Preheat oven to 350 degrees.

Cut each plum into quarters, discarding the pits. Toss the plums with about half the sugar in a bowl and let them sit for fifteen minutes.

Put the flour and oats in a food processor and process until the oats are finely ground. Add the walnuts and pulse until the walnuts are finely chopped, but not ground.

Put the flour mixture into your mixer bowl and add the remaining sugar, the baking powder, and the salt. With the whisk attachment, mix for two minutes. With the mixer running, add the butter a tablespoon at a time until it is well incorporated. Add the eggs, one at a time. Add the vanilla and milk. Whisk until smooth, scraping down the bowl if necessary.

Pour the plums and sugar into the batter and fold in by hand. Turn into a prepared 8- or 9-inch springform pan. Bake for 45-50 minutes, or until a toothpick comes out clean. Remove from the oven and let sit for ten minutes, then remove the side of the springform pan and invert onto a rack. Remove the bottom of the springform pan and let cool completely. Serve with coffee, just so I won't be a liar. Well, about this, anyway.


What I'm calling prune plums are the small, dark purple plums that have a sort of white dust on the skin. They are shaped sort of like tiny brains, except that the skin is smooth where a brain would be wrinkled (I am trying really, really hard here to avoid saying that they're shaped like testicles, even though they really are). You could probably use any plum, but since most plums are larger, you might want to use fewer and/or cut them into more pieces.


As far as the glycemic index and all that goes, I didn't really follow up by calculating how this coffeecake stacks up against my other cakes.
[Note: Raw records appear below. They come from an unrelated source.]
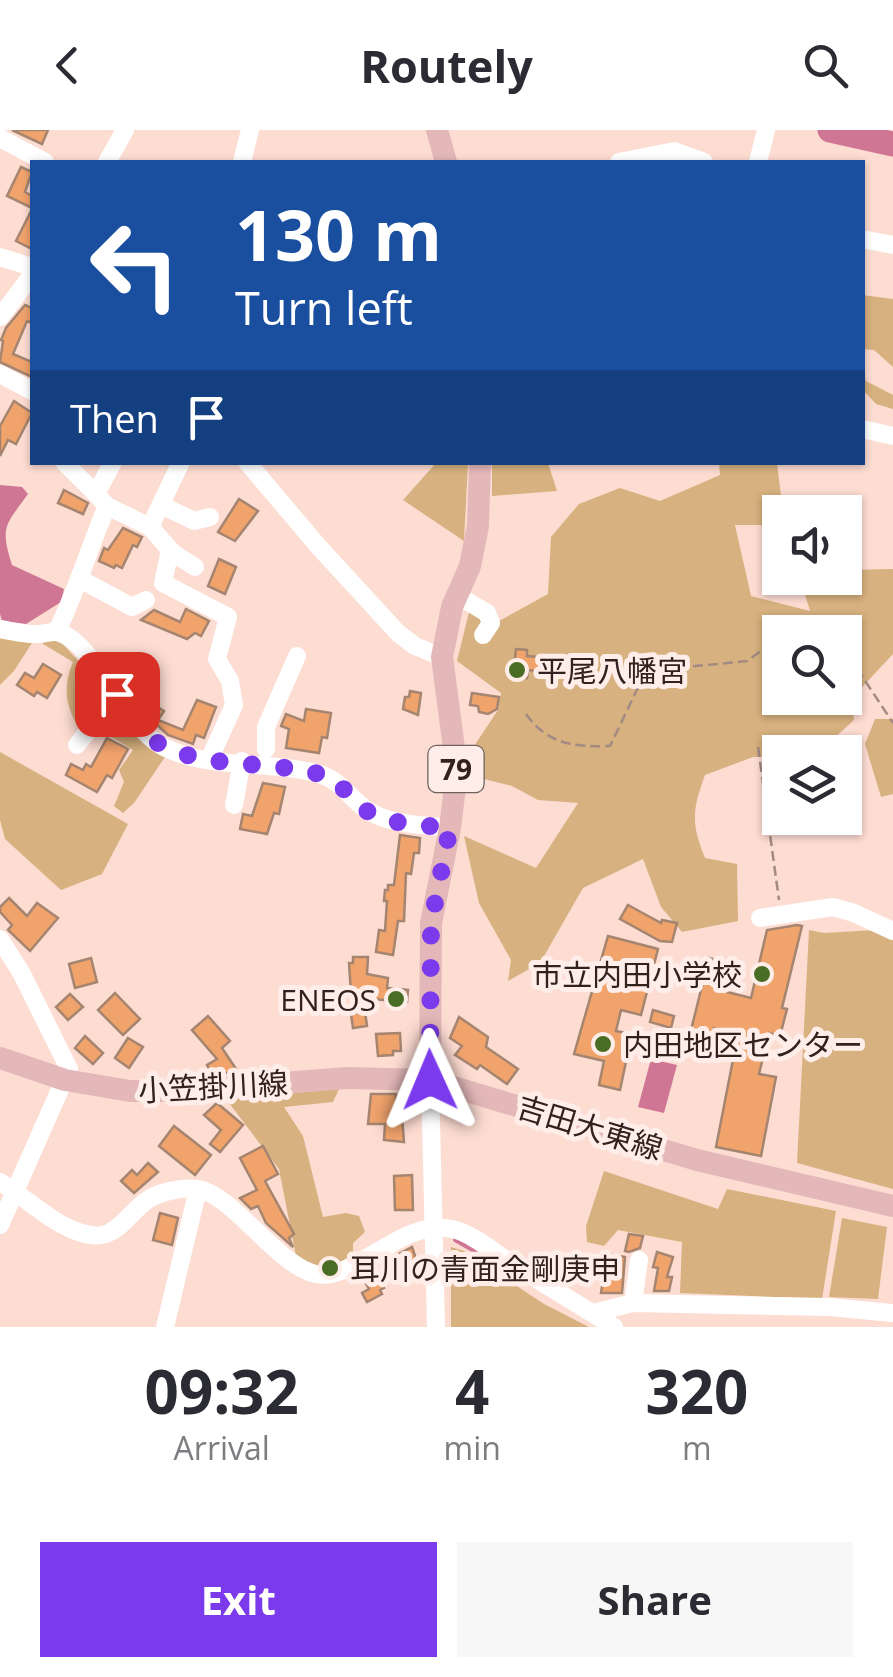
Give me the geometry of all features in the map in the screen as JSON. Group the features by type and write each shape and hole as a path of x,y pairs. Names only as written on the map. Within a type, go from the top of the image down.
{"main road":[{"path":"437,130 445,160"},
{"name":"79","path":"430,1080 431,923 457,771 442,657 478,526 480,465"},
{"name":"小笠掛川線","path":"0,1058 65,1080 130,1091 182,1091 347,1078 430,1080"},
{"name":"吉田大東線","path":"430,1080 698,1160 893,1206"}],"street":[{"path":"107,160 125,130"},
{"path":"758,160 766,130"},
{"path":"242,160 248,131"},
{"path":"0,138 41,160"},
{"path":"631,160 674,152 698,160"},
{"path":"865,239 893,244"},
{"path":"0,257 30,265"},
{"path":"0,317 30,278"},
{"path":"0,374 30,390"},
{"path":"865,430 893,436"},
{"path":"67,465 102,500 150,527 170,550 195,567"},
{"path":"57,631 78,589 112,465"},
{"path":"150,527 180,465"},
{"path":"250,465 398,633 415,646 442,657"},
{"path":"161,505 194,522 210,517"},
{"path":"170,550 164,583 228,616 217,659 230,680 234,704 209,760"},
{"path":"80,579 132,606 146,600"},
{"path":"457,595 487,614 490,622 483,635"},
{"path":"0,629 38,634 57,631 70,637 117,694 136,725 158,744 194,760 242,762 264,757 322,774 346,788 366,810 381,817 450,828"},
{"path":"264,757 266,726 297,656"},
{"path":"77,745 117,694"},
{"path":"264,757 283,736"},
{"path":"234,805 242,762"},
{"path":"760,918 833,907 893,931"},
{"path":"0,939 66,1062 65,1080 0,1224"},
{"path":"430,1080 436,1327"},
{"path":"0,1182 73,1230 89,1235 121,1228 146,1201 162,1193 198,1189 218,1198 270,1247 312,1273 330,1275 417,1229 452,1229 614,1327"},
{"path":"165,1327 198,1189"},
{"path":"633,1304 639,1260"},
{"path":"593,1313 633,1304 828,1307 893,1313"}],"path":[{"path":"526,714 538,730 571,747 610,746 646,671 746,661 762,650"},
{"path":"862,676 893,723"},
{"path":"758,747 782,916"}],"shaded area":[{"path":"865,295 893,299 893,367 874,350 865,349"},
{"path":"865,377 893,395 893,409 876,404 865,392"},
{"path":"434,465 468,465 464,541 403,500"},
{"path":"492,465 549,465 557,491 492,496"},
{"path":"719,465 777,465 781,495 762,495 762,525 735,525 751,596 810,611 805,595 862,595 862,570 893,569 893,654 862,687 862,615 762,615 762,715 853,715 854,720 838,735 762,735 762,757 705,775 696,808 697,835 705,858 737,864 738,921 682,932 661,907 643,859 583,888 540,963 508,981 511,960 479,903 464,836 536,868 578,803 538,800 512,786 476,777 474,746 498,710 501,693 457,661 470,608 499,621 548,594 551,537 579,504 620,488 660,501 720,475"},
{"path":"0,485 22,487 28,494 7,527 12,565 64,589 61,602 26,624 2,621 0,614"},
{"path":"0,629 37,635 0,685"},
{"path":"43,640 59,640 109,694 133,734 167,754 123,813 114,806 124,782 119,770 133,750 102,731 88,739 81,731 68,703 67,683 73,662 43,644"},
{"path":"875,719 893,719 893,794 881,797 865,744"},
{"path":"0,752 128,824 102,874 61,890 5,839 0,820"},
{"path":"893,929 893,1189 797,1163 809,930 824,933"},
{"path":"651,1059 677,1065 664,1113 638,1107"},
{"path":"339,1089 333,1102 284,1107 303,1136 323,1217 346,1213 359,1216 365,1232 353,1243 353,1253 341,1263 317,1268 296,1256 279,1169 226,1099"},
{"path":"604,1171 718,1209 727,1189 836,1211 822,1299 680,1293 682,1242 618,1230 604,1246 587,1242 586,1226"},
{"path":"842,1218 887,1227 878,1299 829,1297"},
{"path":"451,1247 464,1251 544,1304 589,1327 451,1327"}],"building":[{"path":"12,130 48,130 42,144"},
{"path":"21,167 30,171 25,192 30,195 30,207 7,196"},
{"path":"30,213 30,248 16,241"},
{"path":"25,305 30,307 30,322 27,321 13,354 30,361 30,376 0,362 6,328"},
{"path":"14,401 30,412 16,444 8,440 0,456 0,426"},
{"path":"64,490 88,503 83,514 58,503"},
{"path":"239,499 258,511 235,541 218,532"},
{"path":"123,528 142,537 137,547 133,545 122,568 114,568 99,561 104,548 108,550"},
{"path":"219,559 236,567 225,594 208,586"},
{"path":"186,609 209,621 201,636 195,633 187,639 141,620 154,610 180,622"},
{"path":"516,649 527,650 527,656 559,659 558,673 528,670 527,678 513,676"},
{"path":"43,664 61,675 47,698 37,692 34,696 17,685 25,673 34,678"},
{"path":"410,691 421,693 418,715 403,709"},
{"path":"472,693 499,697 497,709 488,714 479,712 478,706 470,705"},
{"path":"197,700 216,707 204,738 196,735 193,744 168,735 146,715 153,704 164,711 158,720 183,730"},
{"path":"306,709 331,713 327,738 322,737 319,753 286,748 289,729 281,726 286,714 304,721"},
{"path":"107,738 128,749 112,778 107,775 97,792 66,775 71,764 83,770 86,764 91,767"},
{"path":"263,783 285,787 279,814 274,813 267,834 240,829 243,814 252,816"},
{"path":"400,835 420,838 411,874 406,873 404,921 398,921 393,955 376,952 379,930 385,931 385,890 394,885"},
{"path":"9,898 27,916 37,903 58,918 30,951 8,930 12,925 0,912"},
{"path":"628,905 661,923 677,923 672,942 660,941 620,919"},
{"path":"802,926 782,1008 787,1009 780,1036 769,1033 759,1074 776,1077 761,1156 716,1147 738,1034 714,1028 712,1035 691,1030 709,958 733,964 727,992 751,998 767,930"},
{"path":"608,936 658,949 641,1015 621,1010 616,1031 632,1034 620,1090 599,1085 604,1061 574,1054"},
{"path":"353,957 368,957 367,974 388,978 387,988 408,990 407,1002 360,998 361,993 351,993 349,963 353,963"},
{"path":"91,958 97,982 75,988 69,964"},
{"path":"115,993 140,1019 123,1035 98,1010"},
{"path":"70,994 83,1007 68,1020 56,1007"},
{"path":"653,1010 674,1016 671,1028 650,1022"},
{"path":"365,1012 367,1026 353,1028 351,1014"},
{"path":"208,1016 230,1041 222,1048 238,1072 212,1074 207,1065 217,1059 192,1030"},
{"path":"459,1017 488,1037 486,1047 518,1069 507,1084 480,1065 477,1069 455,1055 462,1046 450,1038"},
{"path":"400,1033 401,1051 378,1056 376,1034"},
{"path":"85,1036 103,1053 93,1064 75,1048"},
{"path":"128,1038 143,1047 129,1068 115,1058"},
{"path":"371,1094 396,1094 396,1116 402,1116 404,1142 384,1140 385,1124 368,1124"},
{"path":"217,1103 243,1125 220,1152 210,1144 221,1130 204,1115"},
{"path":"174,1126 211,1155 195,1175 159,1146"},
{"path":"263,1146 278,1174 265,1181 294,1234 289,1238 293,1247 266,1223 258,1206 251,1209 240,1198 257,1190 240,1158"},
{"path":"148,1163 158,1172 134,1193 121,1181 132,1170 137,1175"},
{"path":"412,1175 413,1210 395,1210 394,1176"},
{"path":"160,1213 178,1218 172,1245 153,1240"},
{"path":"629,1234 643,1236 640,1248 629,1252 625,1251"},
{"path":"412,1247 421,1274 402,1280 395,1256"},
{"path":"657,1252 673,1257 667,1277 672,1277 669,1291 654,1291"},
{"path":"607,1254 625,1257 622,1293 601,1293"},
{"path":"374,1268 384,1288 380,1290 382,1294 367,1302 362,1293 369,1289 361,1275"}],"waterway":[{"path":"830,130 893,144"},
{"path":"455,1240 502,1267"}],"place":[{"name":"平尾八幡宮","path":"517,670"},
{"name":"市立内田小学校","path":"762,974"},
{"name":"ENEOS","path":"396,999"},
{"name":"内田地区センター","path":"603,1044"},
{"name":"耳川の青面金剛庚申","path":"330,1268"}],"route":[{"path":"117,694 136,725 158,744 194,760 239,761 322,774 346,788 366,810 381,817 450,828 431,923 430,1080"}]}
I think that this recipe ought to be more friendly to your blood sugar than one made with regular sugar and regular white flour, but how much friendlier is certainly an unresolved question.

2 Comments:

Anonymous redfox said...

Prune plums are really the perfect plums for baking, testiclish or nay.

5:32 PM  
Blogger Judith in Umbria said...

You are both right. Plums in general are susine in Italian, but the susina Stanley, that blue one, is also prugna.
I prefer some acid, but these work anytime you don't want sweet and sour elements. The season here in Italy is a blink of the eye.